100 years of air cargo flight in Germany: The logistics industry is duly celebrating this very special jubilee of its origins on its centennial anniversary. On 19 August 1911, a single-engined Harlan took off from a grass strip in Berlin-Johannisthal carrying just cargo. On board that first-ever cargo flight bound for Frankfurt on the Oder were the latest issues of the Berliner Morgenpost daily.
Today, one hundred years since that first air cargo flight in Germany, airfreight is indispensable for the transport of goods in the global economy. “Airfreight underpins growth and drives our successful economy,“ observed Lufthansa Chairman and CEO Dr. Christoph Franz. “For Germany especially, as the world’s second biggest exporting nation, a functioning and efficient air cargo industry is of existential importance.“
Airfreighting has left an indelible mark on the history of Lufthansa. Luft Hansa, Lufthansa’s predecessor airline founded in 1926, set up a dedicated air cargo service only two years after commencing flight operations. When the newly founded Lufthansa took to the skies again in 1955, it was clear that the transportation of cargo alongside passenger flights would significantly help shape the airline’s future.

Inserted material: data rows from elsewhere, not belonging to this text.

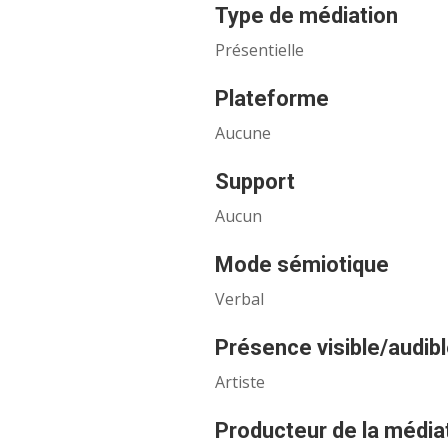
Type de médiation
Présentielle
Plateforme
Aucune
Support
Aucun
Mode sémiotique
Verbal
Présence visible/audibl
Artiste
Producteur de la média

In fact, cargo flights were introduced in the airline’s schedules on domestic routes already in 1956. In 1972, Lufthansa was the first airline to begin service with the world’s biggest cargo aircraft at the time – the Boeing 747F, soon to be named the jumbo freighter.
Airfreight has long since evolved into a successful global industry employing hundreds of thousands of people. Germany’s largest cargo carrier, Lufthansa Cargo itself has around 4,500 staff on the payroll, most of them stationed in Frankfurt. And the signs are still pointing to growth: “We intend to leave our stamp on the international air cargo business in the future and continue writing our success story,“ emphasised Lufthansa Cargo Chairman & CEO Karl Ulrich Garnadt. The way ahead hinges, however, on the economic and infrastructural environment in which the industry operate. “The threatened ban on night flights at Germany’s major airport in Frankfurt is just one example of the difficult issues facing the airlines. If companies are to invest heavily in the infrastructure or modern and efficient aircraft, however, they require planning security.”
Lufthansa and Lufthansa Cargo are celebrating this year’s centenary of air cargo at a variety of events. Besides a logistics and mobility conference and a broad array of online offerings at www.100yearsaircargo.com andwww.facebook.com/100yearsaircargo one of the airline’s freighters is sporting special, eye-catching centenary livery. The MD-11 freighter will be underway as the jubilee’s flying ambassador transporting airfreight around the world in Lufthansa Cargo’s global network.